§ WORK ORDER
Copy the text of the entries below line for line, with no changes. Leave the pictures out of your answer.

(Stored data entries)
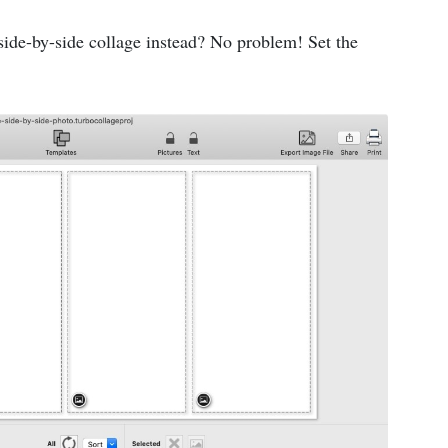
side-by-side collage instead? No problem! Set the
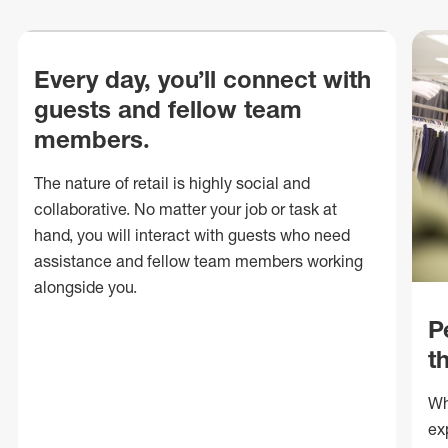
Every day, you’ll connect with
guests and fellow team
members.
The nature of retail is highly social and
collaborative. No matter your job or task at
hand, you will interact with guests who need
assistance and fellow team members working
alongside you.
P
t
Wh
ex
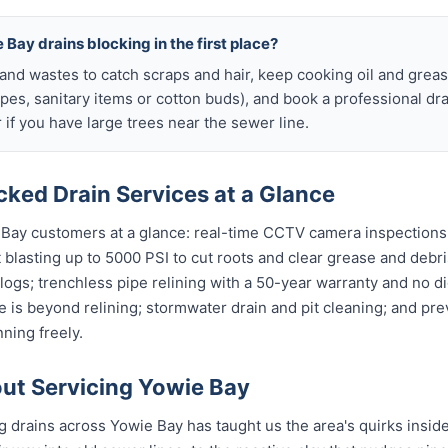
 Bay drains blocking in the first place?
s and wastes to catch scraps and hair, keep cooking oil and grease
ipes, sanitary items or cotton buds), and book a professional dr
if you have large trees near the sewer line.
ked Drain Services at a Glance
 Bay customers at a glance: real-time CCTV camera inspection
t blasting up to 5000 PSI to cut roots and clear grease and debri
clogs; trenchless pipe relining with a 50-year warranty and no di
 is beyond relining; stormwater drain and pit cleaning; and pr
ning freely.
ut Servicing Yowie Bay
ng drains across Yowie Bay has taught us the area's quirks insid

§ SOLUTION BELOW
side-by-side collage instead? No problem! Set the
Every day, you’ll connect with
guests and fellow team
members.
The nature of retail is highly social and
collaborative. No matter your job or task at
hand, you will interact with guests who need
assistance and fellow team members working
alongside you.
P
t
Wh
ex
 Bay drains blocking in the first place?
s and wastes to catch scraps and hair, keep cooking oil and grease
ipes, sanitary items or cotton buds), and book a professional dr
if you have large trees near the sewer line.
ked Drain Services at a Glance
 Bay customers at a glance: real-time CCTV camera inspection
t blasting up to 5000 PSI to cut roots and clear grease and debri
clogs; trenchless pipe relining with a 50-year warranty and no di
 is beyond relining; stormwater drain and pit cleaning; and pr
ning freely.
ut Servicing Yowie Bay
ng drains across Yowie Bay has taught us the area's quirks insid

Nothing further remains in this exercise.